THE PROBLEM: Each line from the opening of the listing below through the line that contains "C’est sous soleil" is to be output exactly as written.

EXERCISE DATA:
----------

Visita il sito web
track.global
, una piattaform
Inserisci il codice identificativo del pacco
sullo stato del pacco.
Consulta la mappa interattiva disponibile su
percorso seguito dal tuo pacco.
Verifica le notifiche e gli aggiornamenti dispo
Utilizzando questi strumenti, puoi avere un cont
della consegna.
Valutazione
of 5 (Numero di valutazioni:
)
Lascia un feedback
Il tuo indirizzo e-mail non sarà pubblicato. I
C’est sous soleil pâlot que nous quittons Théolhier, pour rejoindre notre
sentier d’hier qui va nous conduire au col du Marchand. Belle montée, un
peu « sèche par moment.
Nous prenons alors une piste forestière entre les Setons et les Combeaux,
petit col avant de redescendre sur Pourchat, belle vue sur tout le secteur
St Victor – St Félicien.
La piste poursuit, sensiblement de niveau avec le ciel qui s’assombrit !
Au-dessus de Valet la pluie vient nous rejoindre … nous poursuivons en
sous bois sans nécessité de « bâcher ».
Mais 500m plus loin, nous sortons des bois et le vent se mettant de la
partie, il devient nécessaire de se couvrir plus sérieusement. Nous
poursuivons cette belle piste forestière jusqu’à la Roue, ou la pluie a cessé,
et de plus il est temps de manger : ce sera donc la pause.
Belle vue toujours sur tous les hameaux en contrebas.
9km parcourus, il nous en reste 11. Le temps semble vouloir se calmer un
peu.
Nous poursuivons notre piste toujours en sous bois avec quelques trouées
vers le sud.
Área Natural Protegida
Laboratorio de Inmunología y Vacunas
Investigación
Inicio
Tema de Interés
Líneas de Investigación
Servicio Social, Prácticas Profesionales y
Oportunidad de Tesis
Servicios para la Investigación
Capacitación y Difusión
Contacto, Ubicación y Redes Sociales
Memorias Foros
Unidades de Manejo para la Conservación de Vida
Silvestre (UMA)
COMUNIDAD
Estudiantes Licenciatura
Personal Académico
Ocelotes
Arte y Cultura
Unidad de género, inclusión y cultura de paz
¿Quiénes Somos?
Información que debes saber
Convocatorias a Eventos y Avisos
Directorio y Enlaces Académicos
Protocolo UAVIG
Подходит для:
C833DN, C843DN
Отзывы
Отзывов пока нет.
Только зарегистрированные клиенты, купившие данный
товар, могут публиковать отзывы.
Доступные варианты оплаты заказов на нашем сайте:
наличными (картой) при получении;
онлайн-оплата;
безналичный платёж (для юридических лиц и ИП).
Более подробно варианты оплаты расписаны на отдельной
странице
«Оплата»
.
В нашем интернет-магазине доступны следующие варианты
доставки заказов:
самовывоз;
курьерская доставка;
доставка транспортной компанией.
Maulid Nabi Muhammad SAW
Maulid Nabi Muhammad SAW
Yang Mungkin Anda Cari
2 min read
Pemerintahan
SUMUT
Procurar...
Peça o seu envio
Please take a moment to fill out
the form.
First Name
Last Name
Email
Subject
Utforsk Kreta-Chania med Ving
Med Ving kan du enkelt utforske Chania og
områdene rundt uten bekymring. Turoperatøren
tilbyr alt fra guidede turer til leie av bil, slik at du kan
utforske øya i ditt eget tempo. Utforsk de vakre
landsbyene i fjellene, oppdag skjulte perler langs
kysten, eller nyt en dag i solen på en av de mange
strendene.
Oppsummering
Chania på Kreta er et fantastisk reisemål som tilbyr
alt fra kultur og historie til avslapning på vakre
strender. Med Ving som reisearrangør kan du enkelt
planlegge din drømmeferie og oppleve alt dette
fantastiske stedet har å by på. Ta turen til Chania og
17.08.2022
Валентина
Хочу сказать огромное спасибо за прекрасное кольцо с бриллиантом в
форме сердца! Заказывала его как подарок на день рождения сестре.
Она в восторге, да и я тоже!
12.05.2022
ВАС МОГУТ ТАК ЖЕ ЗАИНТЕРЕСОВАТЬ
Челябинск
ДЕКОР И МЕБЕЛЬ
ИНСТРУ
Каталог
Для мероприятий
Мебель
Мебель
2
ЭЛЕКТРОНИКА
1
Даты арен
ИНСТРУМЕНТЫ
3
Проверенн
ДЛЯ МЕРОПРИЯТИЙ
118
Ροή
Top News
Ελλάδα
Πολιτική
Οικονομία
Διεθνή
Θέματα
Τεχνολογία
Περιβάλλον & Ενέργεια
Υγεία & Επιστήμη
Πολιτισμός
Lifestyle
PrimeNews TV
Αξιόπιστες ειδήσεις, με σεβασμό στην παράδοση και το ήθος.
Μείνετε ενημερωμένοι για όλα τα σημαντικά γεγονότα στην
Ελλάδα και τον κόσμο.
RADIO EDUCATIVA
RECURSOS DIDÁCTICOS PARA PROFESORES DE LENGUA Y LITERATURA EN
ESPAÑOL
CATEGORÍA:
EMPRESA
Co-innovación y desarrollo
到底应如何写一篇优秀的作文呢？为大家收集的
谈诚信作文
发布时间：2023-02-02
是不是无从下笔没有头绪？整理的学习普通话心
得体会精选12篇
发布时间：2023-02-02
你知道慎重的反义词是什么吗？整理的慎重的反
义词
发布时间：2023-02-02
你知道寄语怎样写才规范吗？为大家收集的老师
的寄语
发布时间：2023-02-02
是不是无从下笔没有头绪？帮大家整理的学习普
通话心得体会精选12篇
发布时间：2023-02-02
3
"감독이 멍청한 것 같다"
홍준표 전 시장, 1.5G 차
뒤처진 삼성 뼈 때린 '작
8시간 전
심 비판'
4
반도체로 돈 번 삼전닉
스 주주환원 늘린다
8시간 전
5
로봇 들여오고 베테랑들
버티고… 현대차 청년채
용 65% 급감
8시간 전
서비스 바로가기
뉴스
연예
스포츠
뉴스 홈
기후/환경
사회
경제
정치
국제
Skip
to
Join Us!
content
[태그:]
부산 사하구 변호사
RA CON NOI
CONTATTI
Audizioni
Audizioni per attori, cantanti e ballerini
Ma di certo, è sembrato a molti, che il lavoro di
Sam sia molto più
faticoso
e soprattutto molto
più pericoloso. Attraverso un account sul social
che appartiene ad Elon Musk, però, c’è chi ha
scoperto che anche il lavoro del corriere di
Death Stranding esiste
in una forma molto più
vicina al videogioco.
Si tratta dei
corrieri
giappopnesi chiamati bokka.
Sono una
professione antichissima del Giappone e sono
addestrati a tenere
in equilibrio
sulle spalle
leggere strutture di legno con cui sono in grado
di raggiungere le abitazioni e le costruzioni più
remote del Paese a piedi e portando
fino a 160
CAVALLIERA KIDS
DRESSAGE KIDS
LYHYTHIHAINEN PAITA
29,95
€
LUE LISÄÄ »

----------

RESPONSE AREA:
Visita il sito web
track.global
, una piattaform
Inserisci il codice identificativo del pacco
sullo stato del pacco.
Consulta la mappa interattiva disponibile su
percorso seguito dal tuo pacco.
Verifica le notifiche e gli aggiornamenti dispo
Utilizzando questi strumenti, puoi avere un cont
della consegna.
Valutazione
of 5 (Numero di valutazioni:
)
Lascia un feedback
Il tuo indirizzo e-mail non sarà pubblicato. I
C’est sous soleil pâlot que nous quittons Théolhier, pour rejoindre notre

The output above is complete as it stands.